Records shown:
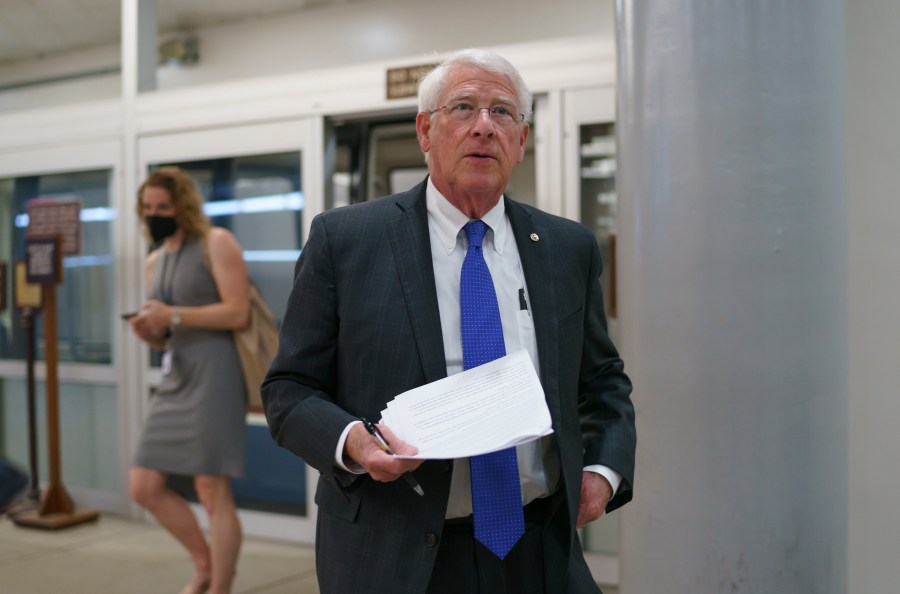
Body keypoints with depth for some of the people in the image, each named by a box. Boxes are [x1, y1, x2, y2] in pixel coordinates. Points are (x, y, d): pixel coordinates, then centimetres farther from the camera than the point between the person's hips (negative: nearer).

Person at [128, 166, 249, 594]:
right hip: (174, 380, 8)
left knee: (212, 492, -5)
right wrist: (149, 333, 2)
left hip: (212, 375, -8)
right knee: (143, 487, 7)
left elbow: (238, 312, -12)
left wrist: (173, 315, -15)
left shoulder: (216, 243, -3)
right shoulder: (155, 261, 19)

Goal of the exercise: No line before the one with "left elbow: (238, 312, -12)" belongs in the answer; copy that line and the rest of the records exactly.

Written response:
left elbow: (238, 312, -12)
left wrist: (173, 315, -15)
left shoulder: (216, 243, -3)
right shoulder: (155, 261, 19)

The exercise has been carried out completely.